#### [Рабочее задание]
Пожалуйста, определите, согласуются ли с отрывком о корниловском движении три утверждения. На каждое ответьте «да» или «нет» и добавьте решающие слова отрывка точной цитатой. (a) Лучшие элементы белого движения донесли революционно-патриотическую тему до Крыма и Галлиполи. (b) Корниловское движение представлено как политически безошибочное. (c) Защита патриотического смысла Февральской революции названа задачей левого фланга.

В русской революции, родившейся, между прочим, и из глубокой тревоги за благополучный исход войны, очень горячо звучала национально-патриотическая нота. Из этой революционно-патриотической ноты родилась та психологическая правда корниловского движения, которая в нём, несмотря на его политическую ошибочность и частичную порочность, всё же, конечно, была. Революционно-патриотическую тему этой корниловской правды лучшие элементы белого движения донесли до Крыма и Галлиполи. Нельзя поэтому сочувствовать белому офицерству, как это нередко делают в лево-социалистическом лагере, ровно постольку, поскольку оно сейчас как бы отбывает в рудниках свое наказание за преступление против революции. Пусть белое движение было с практически-политической точки зрения ошибкой, его центральная эмоциональная тема была и осталась безусловною национальной правдой. Дело защиты патриотического смысла Февральской революции является потому прямой задачей консервативного фланга единой, антибольшевицкой, пореволюционно-демократической общественности.

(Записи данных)

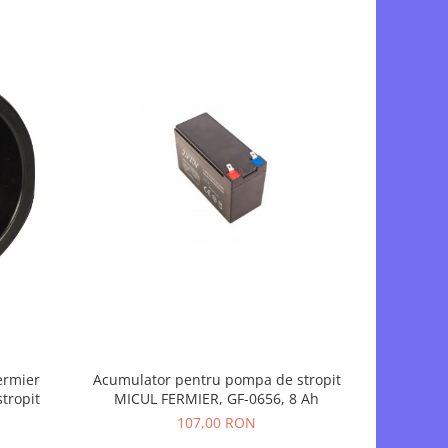
-19%
ermier
Acumulator pentru pompa de stropit
Set Lance /
tropit
MICUL FERMIER, GF-0656, 8 Ah
pentru st
Pandora 
107,00 RON
5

#### [Результат упражнения]
(a) Да: «Революционно-патриотическую тему этой корниловской правды лучшие элементы белого движения донесли до Крыма и Галлиполи».
(b) Нет: «несмотря на его политическую ошибочность и частичную порочность».
(c) Нет: «является потому прямой задачей консервативного фланга единой, антибольшевицкой, пореволюционно-демократической общественности».